■ **Çalışma Yönergesi 1**:
Aşağıdaki kamu borcu metnini iki cümleyle özetleyin.
■ **Çalışma Yönergesi 2**:
Aşağıdaki kamu borcu metninin "11. Türkiye’nin kamu" sözlerinden başlayıp "katkı sağlayacağına inanılmaktadır." sözleri de dahil olmak üzere bu sözlere kadar uzanan kısmını, "piyasa güvenini" yerine "yatırımcı güvenini" koyarak yeniden yazın.

■ **Verilen Metin**:
# # # # # # #

11. Türkiye’nin kamu borç yükünün sürdürülebilir olduğuna dair güven, programın başarılı olmasında önemli bir unsurdur. Türkiye’nin borç yükü, 2001 yılına ilişkin daha muhafazakar büyüme ve enflasyon varsayımları gözönüne alınarak, dönem başı faiz oranlarının geçmiş on yılın yüksek ortalamalarına yakın seviyelerde seyretmesi halinde bile sürdürülebilir

durumundadır. Programımızın temel hedefi olan sürdürülebilir hızlı büyümenin sağlanabilmesi için, reel faiz oranlarının önemli ölçüde düşmesi gerekmektedir. Bu kapsamda, programın uygulanmasında ilerlemeler sağlanmaya devam edilmesinin, piyasa güvenini daha da kuvvetlendireceğine ve faiz oranları ile diğer makroekonomik değişkenlerin program hedeflerine yaklaşmasına katkı sağlayacağına inanılmaktadır.

# # # # # # #

Kayıtlı veriler

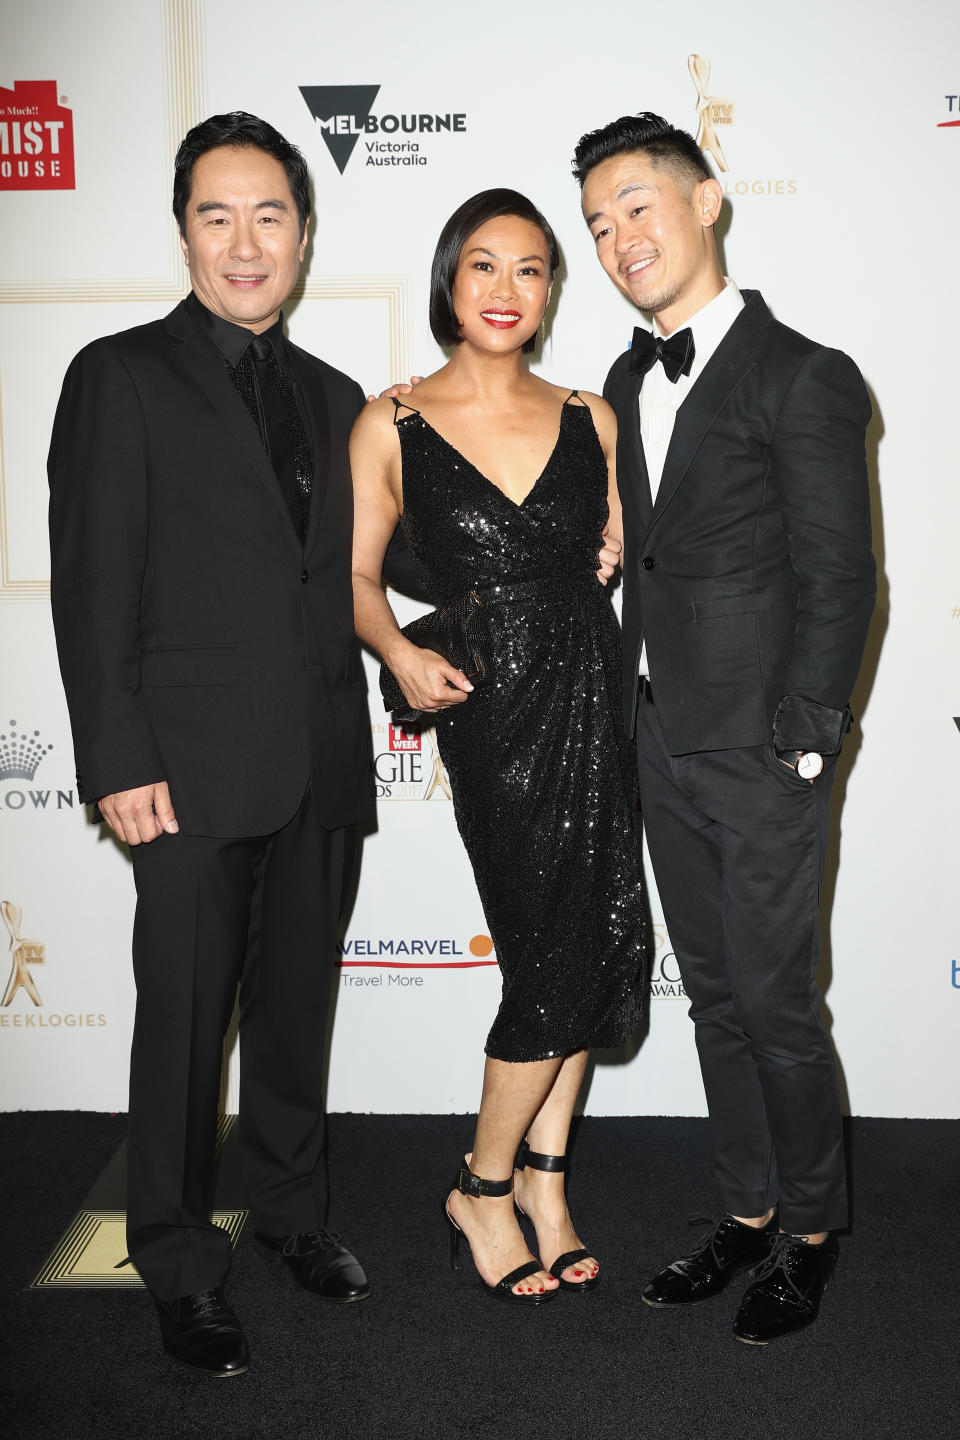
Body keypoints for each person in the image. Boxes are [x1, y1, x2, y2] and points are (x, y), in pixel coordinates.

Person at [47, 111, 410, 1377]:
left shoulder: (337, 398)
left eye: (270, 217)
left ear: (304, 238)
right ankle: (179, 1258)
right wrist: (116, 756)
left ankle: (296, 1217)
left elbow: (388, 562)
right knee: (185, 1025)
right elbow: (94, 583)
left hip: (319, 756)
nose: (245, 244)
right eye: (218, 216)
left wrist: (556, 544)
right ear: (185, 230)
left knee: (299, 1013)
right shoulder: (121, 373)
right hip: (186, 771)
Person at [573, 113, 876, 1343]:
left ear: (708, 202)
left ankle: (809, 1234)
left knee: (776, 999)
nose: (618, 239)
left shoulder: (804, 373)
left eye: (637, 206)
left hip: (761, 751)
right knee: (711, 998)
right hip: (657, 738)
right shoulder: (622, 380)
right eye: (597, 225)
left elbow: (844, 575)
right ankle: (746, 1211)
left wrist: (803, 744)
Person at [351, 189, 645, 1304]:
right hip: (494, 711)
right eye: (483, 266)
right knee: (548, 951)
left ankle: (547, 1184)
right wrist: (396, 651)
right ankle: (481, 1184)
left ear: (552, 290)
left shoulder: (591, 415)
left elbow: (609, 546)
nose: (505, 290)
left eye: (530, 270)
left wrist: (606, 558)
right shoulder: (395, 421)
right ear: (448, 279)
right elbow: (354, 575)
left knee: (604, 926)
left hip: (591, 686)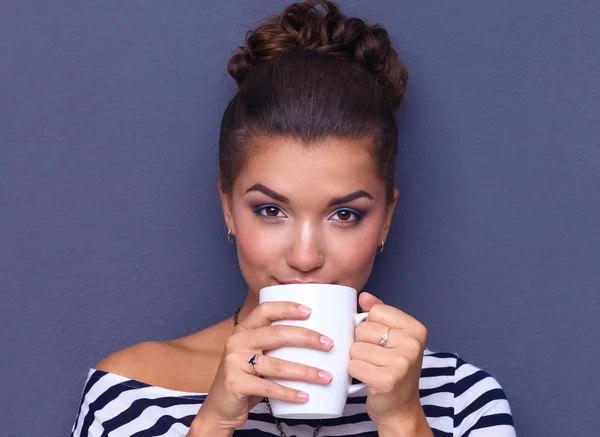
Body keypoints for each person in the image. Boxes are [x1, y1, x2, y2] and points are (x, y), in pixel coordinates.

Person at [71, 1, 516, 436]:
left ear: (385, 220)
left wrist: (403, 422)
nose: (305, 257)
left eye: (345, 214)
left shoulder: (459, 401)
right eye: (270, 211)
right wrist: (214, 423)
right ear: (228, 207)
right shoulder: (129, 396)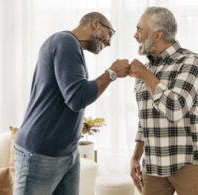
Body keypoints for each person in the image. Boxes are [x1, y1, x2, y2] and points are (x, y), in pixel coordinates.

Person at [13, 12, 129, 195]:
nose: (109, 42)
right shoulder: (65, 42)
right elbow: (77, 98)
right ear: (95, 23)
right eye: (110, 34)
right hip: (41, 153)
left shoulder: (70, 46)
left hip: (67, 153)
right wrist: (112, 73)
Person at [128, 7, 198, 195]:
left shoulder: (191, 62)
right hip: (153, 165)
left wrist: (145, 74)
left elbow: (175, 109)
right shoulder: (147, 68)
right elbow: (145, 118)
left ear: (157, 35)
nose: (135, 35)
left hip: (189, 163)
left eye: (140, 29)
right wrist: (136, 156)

# # # # # # #

■ **Yazılı Yanıt 1**:
Türkiye'nin kamu borç yükü, 2001 yılı için daha muhafazakar büyüme ve enflasyon varsayımları altında, faiz oranlarının geçmiş on yılın yüksek ortalamalarına yakın seyretmesi halinde bile sürdürülebilir durumdadır ve bu sürdürülebilirliğe duyulan güven programın başarısı için önemli bir unsurdur. Programın temel hedefi olan sürdürülebilir hızlı büyüme için reel faiz oranlarının önemli ölçüde düşmesi gerekmektedir; programın uygulanmasında ilerlemeler sağlanmaya devam edilmesinin piyasa güvenini kuvvetlendireceğine, faiz oranları ile diğer makroekonomik değişkenlerin program hedeflerine yaklaşmasına katkı sağlayacağına inanılmaktadır.

■ **Yazılı Yanıt 2**:
11. Türkiye’nin kamu borç yükünün sürdürülebilir olduğuna dair güven, programın başarılı olmasında önemli bir unsurdur. Türkiye’nin borç yükü, 2001 yılına ilişkin daha muhafazakar büyüme ve enflasyon varsayımları gözönüne alınarak, dönem başı faiz oranlarının geçmiş on yılın yüksek ortalamalarına yakın seviyelerde seyretmesi halinde bile sürdürülebilir

durumundadır. Programımızın temel hedefi olan sürdürülebilir hızlı büyümenin sağlanabilmesi için, reel faiz oranlarının önemli ölçüde düşmesi gerekmektedir. Bu kapsamda, programın uygulanmasında ilerlemeler sağlanmaya devam edilmesinin, yatırımcı güvenini daha da kuvvetlendireceğine ve faiz oranları ile diğer makroekonomik değişkenlerin program hedeflerine yaklaşmasına katkı sağlayacağına inanılmaktadır.